Friday, December 22, 2017

Movies I Watched Lately.

Unless you've been under a rock lately the new Star Wars movie is in theaters. 

I've watched all of the Star War movies. The first one premiered in 1977. I went with friends, although Sci-Fi movies are not my favorite movies. It seemed everyone wanted to watch it so the curiosity got the best of me.

Through the years I watched every one of them. Not necessarily when they came out but I eventually saw all of them.

I found out really quick that MyHubby was into Star Wars and Star Trek so I've gone alone with him to watch them. In return he endures the Chick flics I like to watch. (Its really not that bad for me Ha)

Yesterday, we went see Star Wars: The Last Jedi. I get confused who is who. What can I say? I am getting old. At least I know who the main characters are, right?  I like the story line and the fighting etc. But what I love the most are the cute characters: 
BB-8




C-3PO


R2-D2


Wise Sweet Yoda
Chewbacca


PORG

Last week or so we watched Wonder on KODI. It is a heart warming story based on a best seller book of the same name about a young boy with facial differences called Treacher Collins Syndrome.  He is the sweetest and smartest little boy who can be an inspiration to us all. I think every kid should see this movie as well as adults.  This is my kind of movie!





Auggie, the boy is played by Jacob Tremblay. Julia Roberts plays the mother, Isabel. Owen Wilson plays Auggie's father Nate and his sister is Via played by Isabel Vidovic.

Some of my favorite quotes (and there are many) from WONDER the movie are:

“You’re going to feel like you’ve all alone but you’re not.” – Nate

"If you don’t like where you are, picture where you want to be.” – Auggie

"When given the choice between being right or kind, choose kind.” – A precept taught by Mr.
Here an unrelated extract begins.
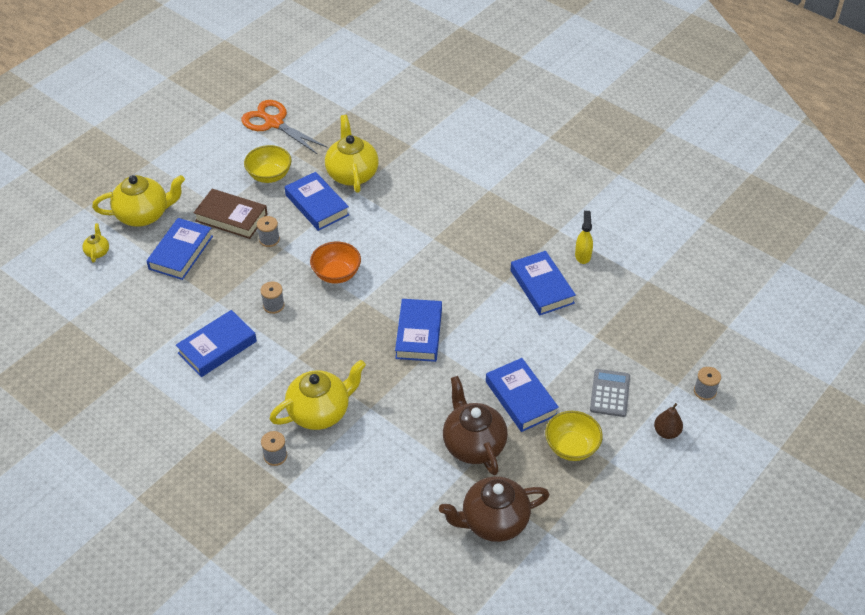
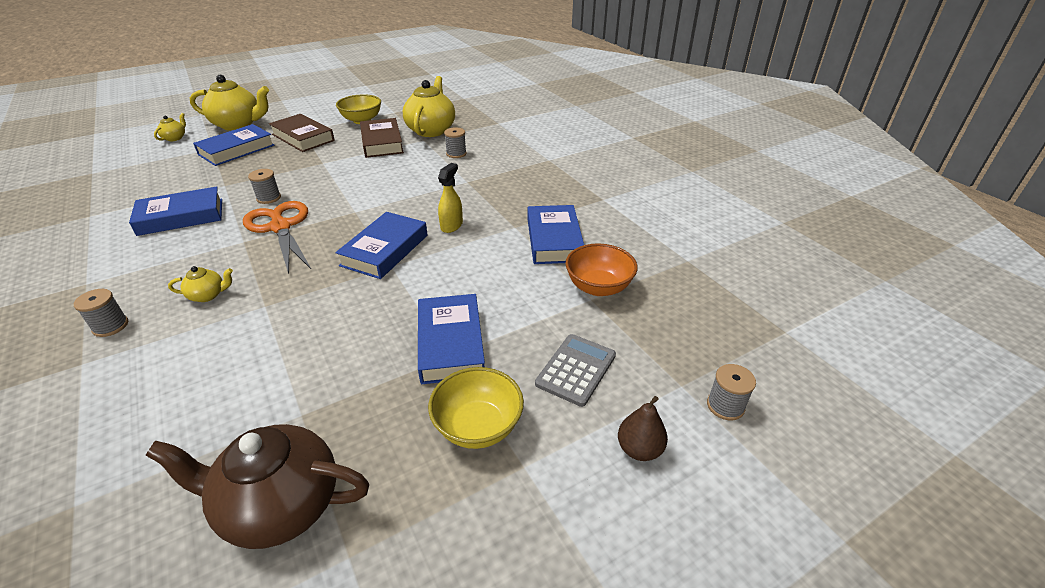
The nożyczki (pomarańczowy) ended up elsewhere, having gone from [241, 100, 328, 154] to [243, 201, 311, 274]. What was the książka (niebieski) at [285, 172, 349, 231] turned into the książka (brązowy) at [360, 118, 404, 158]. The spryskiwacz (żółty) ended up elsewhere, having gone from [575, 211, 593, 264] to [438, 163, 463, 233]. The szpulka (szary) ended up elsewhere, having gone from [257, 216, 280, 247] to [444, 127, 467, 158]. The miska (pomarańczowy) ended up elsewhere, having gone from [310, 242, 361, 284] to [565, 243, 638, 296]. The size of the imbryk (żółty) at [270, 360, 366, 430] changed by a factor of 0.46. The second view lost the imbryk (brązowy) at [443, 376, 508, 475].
Browne in class

"You are not ugly Auggie… Because I’m your mom it counts the most because I know you the most.” – Isabel

"You can’t blend in when you were born to stand out.” – Auggie’s sister Via, played by Isabel Vidovic (The sister was so awesome saying that.)

"We all have marks on our face.  This is the map that shows where we’ve been and it’s never, ever ugly.” – Isabel

What evil man created dodgeball?” – Auggie    (I so can relate to him on this)
I don't want to overwhelm you with ALL the quotes I love. I may make a full list on another page.

Have you watched either of these movies? What do you think about them? Out of thee quotes does one speak to you?

Thanks for dropping by..

Merry Christmas!!

Until next time....be kind

Wednesday, December 13, 2017

Here's a Little Inspiration: Explore Your Faith For Any Religion

I found this in Acadiana Catholic booklet. BUT you do NOT have to be Catholic to get something out of this. Please read and share your thoughts. It was sponsored by a local dentistry. I think Christmas time is 

Explore Your Faith

I am flat broke from overspending at Christmas time, but I need to go shopping again soon because I am completely out of self-respect.  I've said things I wish I could take back and I am not feeling too good about myself.

I also want to exchange a cart of self righteousness for an equal amount of humility. I hear that it is less expensive and wears well,  and while I'm at it I'm going to check on tolerance and see if there is any available in my size.

I must remember to try to match my patience with the little I have left. My neighbor is loaded with it and it looks awfully good on her. I was told the same department has a repair shop. for mending integrity. Mine has become frayed around the edges from too much compromise.  If I don't get it refurbished soon. there won't be any left.

I almost forgot the most important thing of all-- compassion. If I see some, no matter what the color, size or shape I'm going to stock up heavily regardless of the price.  I have run out of it so many times and I always feel ashamed when it happens.

I don't know why it has taken me so long to get around the shopping for these items. They don't cost nearly as much as some of the  frivolous things  I've bought for Christmastime, and I'll get a lot more satisfaction from them.

Yes, I'm going shopping today, and I can leave my checkbook and credit cards at home. The things I'm looking for have no price tags--what a joy.

I love this. I think it sends s a great message. 

Do you have any inspiration quotes, poems or thoughts? I'd love to hear.